Bharti Kher (British/Indian, b.1969) is a leading Indian Contemporary artist who works with painting, collage, photography, sculpture, and installation. Kher was born in London to an Indian immigrant family. She studied painting and design at Middlesex Polytechnic in London, and then at Newcastle Polytechnic in Northern England. In 1992, Kher traveled to India where she met her future husband, Indian artist
Subodh Gupta, and relocated there permanently shortly afterward.

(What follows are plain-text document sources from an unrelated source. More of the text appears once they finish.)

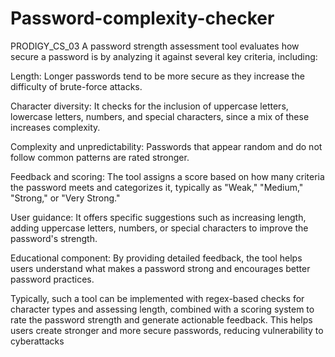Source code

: # Password-complexity-checker
PRODIGY_CS_03
A password strength assessment tool evaluates how secure a password is by analyzing it against several key criteria, including:

Length: Longer passwords tend to be more secure as they increase the difficulty of brute-force attacks.

Character diversity: It checks for the inclusion of uppercase letters, lowercase letters, numbers, and special characters, since a mix of these increases complexity.

Complexity and unpredictability: Passwords that appear random and do not follow common patterns are rated stronger.

Feedback and scoring: The tool assigns a score based on how many criteria the password meets and categorizes it, typically as "Weak," "Medium," "Strong," or "Very Strong."

User guidance: It offers specific suggestions such as increasing length, adding uppercase letters, numbers, or special characters to improve the password's strength.

Educational component: By providing detailed feedback, the tool helps users understand what makes a password strong and encourages better password practices.

Typically, such a tool can be implemented with regex-based checks for character types and assessing length, combined with a scoring system to rate the password strength and generate actionable feedback. This helps users create stronger and more secure passwords, reducing vulnerability to cyberattacks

Kher is an artist committed to exploring cultural misinterpretations and social codes through her art practice. She uses the bindi as a central motif in her work to link tradition and modernity, East and West. The bindi, an adornment wore by Indian women on their foreheads, is traditionally seen as the sign of a married woman, and the third eye that links the spiritual and material worlds. The painting series
Untitled is composed of multi-layered and multi-colored circular bindis, which refer to the changing roles of women in India, as the bindi lost its traditional meanings and became a fashion accessory. Kher’s famed installation,
The Skin Speaks A Language Not Its Own (2006), features a life-size elephant made with fiberglass and covered with numerous white bindis, kneeling on the floor in an ambiguous state between dying and living. In her sculptures and collages, Kher has created hybrid beings that unite contradictions of gender, species, race, and social role. Sculptures such as
Arione (2004) and
Arione’s Sister (2006) are part-human, part-animal; sperm-shaped bindis writhe over their bodies, completing the vision of a futuristic femininity.
Kher is represented by
Jack Shainman Gallery in New York,
Hauser & Wirth in London, Galerie Perrotin in Paris, and Nature Morte in Delhi. Kher lives and works in New Delhi.